- [Collection entries]
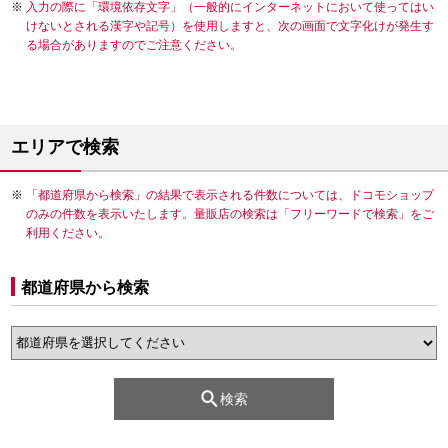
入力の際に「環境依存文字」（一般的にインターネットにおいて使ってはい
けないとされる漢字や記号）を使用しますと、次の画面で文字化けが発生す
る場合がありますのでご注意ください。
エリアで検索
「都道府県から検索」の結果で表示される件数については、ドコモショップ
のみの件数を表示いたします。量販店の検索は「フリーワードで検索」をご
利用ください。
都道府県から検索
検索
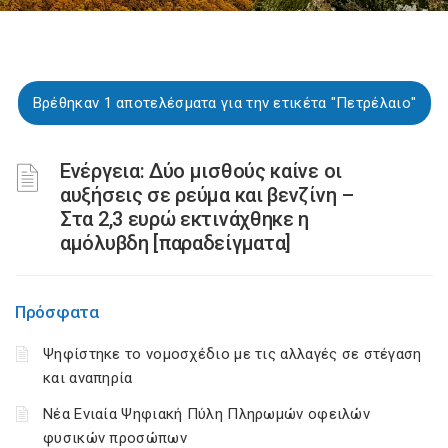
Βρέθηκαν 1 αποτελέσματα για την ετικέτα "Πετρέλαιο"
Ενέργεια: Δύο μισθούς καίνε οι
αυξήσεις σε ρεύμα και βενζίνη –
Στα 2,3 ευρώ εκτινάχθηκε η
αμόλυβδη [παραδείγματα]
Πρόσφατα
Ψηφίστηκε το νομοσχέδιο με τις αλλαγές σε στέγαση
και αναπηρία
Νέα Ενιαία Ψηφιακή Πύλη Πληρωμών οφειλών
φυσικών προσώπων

==

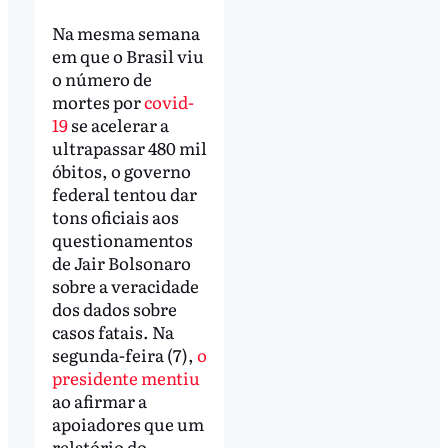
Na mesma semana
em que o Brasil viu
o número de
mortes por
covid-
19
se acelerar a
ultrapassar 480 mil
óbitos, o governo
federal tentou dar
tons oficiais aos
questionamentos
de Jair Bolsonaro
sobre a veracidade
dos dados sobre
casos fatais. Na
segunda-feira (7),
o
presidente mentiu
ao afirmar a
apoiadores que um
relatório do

- [WHAT TO PRODUCE] Copy each line of the preceding data that contains the string "都道府県から検索".

- [OUTPUT OF THE TASK]
「都道府県から検索」の結果で表示される件数については、ドコモショップ
都道府県から検索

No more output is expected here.